I shook my head slowly.
She misunderstood my headshake, which was all about the fact that I could not process that my mother had cancer and it was “not good.”
“No, really,” she went on. “We need you.”
“I…I…what kind of cancer?” I asked.
“Breast, but it’s moved to the lymph nodes.”
Oh God.
Lymph nodes were bad. Everyone knew that.
I stepped out of the way, arcing an arm down low in front of me to invite her in.
She came in but didn’t move any farther than the entryway, her usual MO, for, my guess, she feared beyond that she felt she would be tainted by my den of iniquity.
I closed the door and turned to her. “I can’t believe this.”
“I couldn’t either. But it’s true.”
“I…my God.” I pulled myself together. “Okay. What do you need? More, what does Mom need? Do you want to come and sit down? I can make us some coffee.”
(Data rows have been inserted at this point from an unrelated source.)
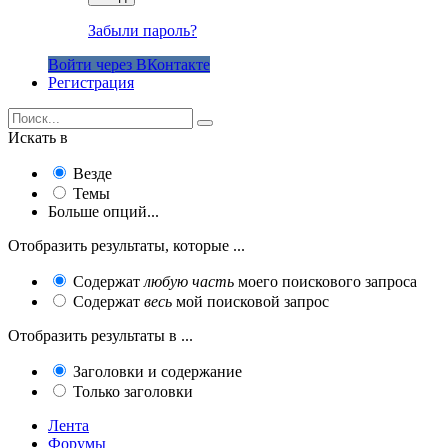
Забыли пароль?
Войти через ВКонтакте
Регистрация
Искать в
Везде
Темы
Больше опций...
Отобразить результаты, которые ...
Содержат
любую часть
моего поискового запроса
Содержат
весь
мой поисковой запрос
Отобразить результаты в ...
Заголовки и содержание
Только заголовки
Лента
Форумы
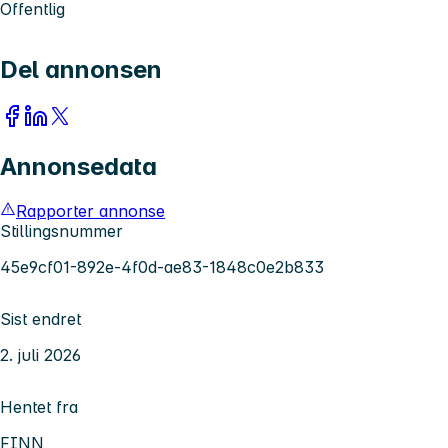
Offentlig
Del annonsen
Annonsedata
Rapporter annonse
Stillingsnummer
45e9cf01-892e-4f0d-ae83-1848c0e2b833
Sist endret
2. juli 2026
Hentet fra
FINN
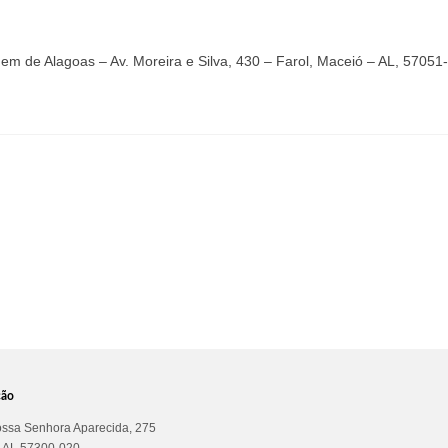
em de Alagoas – Av. Moreira e Silva, 430 – Farol, Maceió – AL, 57051
ção
ssa Senhora Aparecida, 275
a AL 57300-020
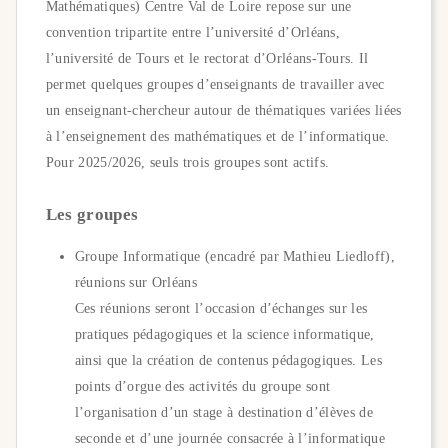
Mathématiques) Centre Val de Loire repose sur une
convention tripartite entre l’université d’Orléans,
l’université de Tours et le rectorat d’Orléans-Tours. Il
permet quelques groupes d’enseignants de travailler avec
un enseignant-chercheur autour de thématiques variées liées
à l’enseignement des mathématiques et de l’informatique.
Pour 2025/2026, seuls trois groupes sont actifs.
Les groupes
Groupe Informatique (encadré par Mathieu Liedloff),
réunions sur Orléans
Ces réunions seront l’occasion d’échanges sur les
pratiques pédagogiques et la science informatique,
ainsi que la création de contenus pédagogiques. Les
points d’orgue des activités du groupe sont
l’organisation d’un stage à destination d’élèves de
seconde et d’une journée consacrée à l’informatique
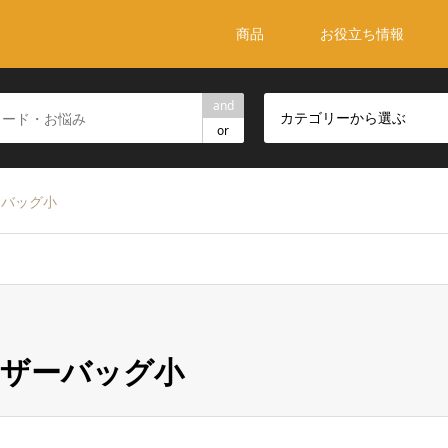
商品
お役立ち情報
and
カテゴリーから選ぶ
or
ーバッグ小
ーザーバッグ小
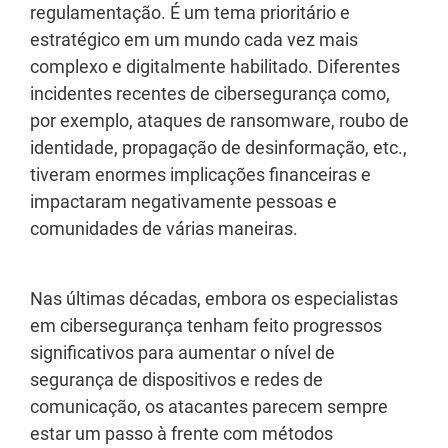
regulamentação. É um tema prioritário e
estratégico em um mundo cada vez mais
complexo e digitalmente habilitado. Diferentes
incidentes recentes de cibersegurança como,
por exemplo, ataques de ransomware, roubo de
identidade, propagação de desinformação, etc.,
tiveram enormes implicações financeiras e
impactaram negativamente pessoas e
comunidades de várias maneiras.
Nas últimas décadas, embora os especialistas
em cibersegurança tenham feito progressos
significativos para aumentar o nível de
segurança de dispositivos e redes de
comunicação, os atacantes parecem sempre
estar um passo à frente com métodos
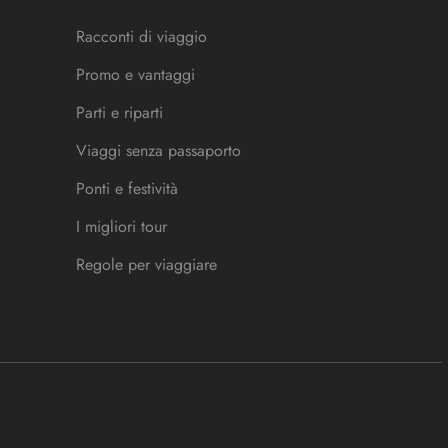
Racconti di viaggio
Promo e vantaggi
Parti e riparti
Viaggi senza passaporto
Ponti e festività
I migliori tour
Regole per viaggiare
“Pepper, you shouldn’t use the Lord’s name like that. And the Lord frowns on drugs and you know caffeine is a drug.”
I closed my mouth.
“And really,” she carried on, “you need to be careful about that. All of that. We need you pure for the prayer circles.”
Uh-oh.
“The prayer circles?”
She nodded. “We also need to find Birch. Immediately. Have you heard from him?” she continued.
Birch was our older brother and I had not heard from him in years.
Neither had anyone else.
“No, I haven’t, Saffron. Listen—”
“We have to find him. As soon as possible. The full family has to be there to complete the circle.”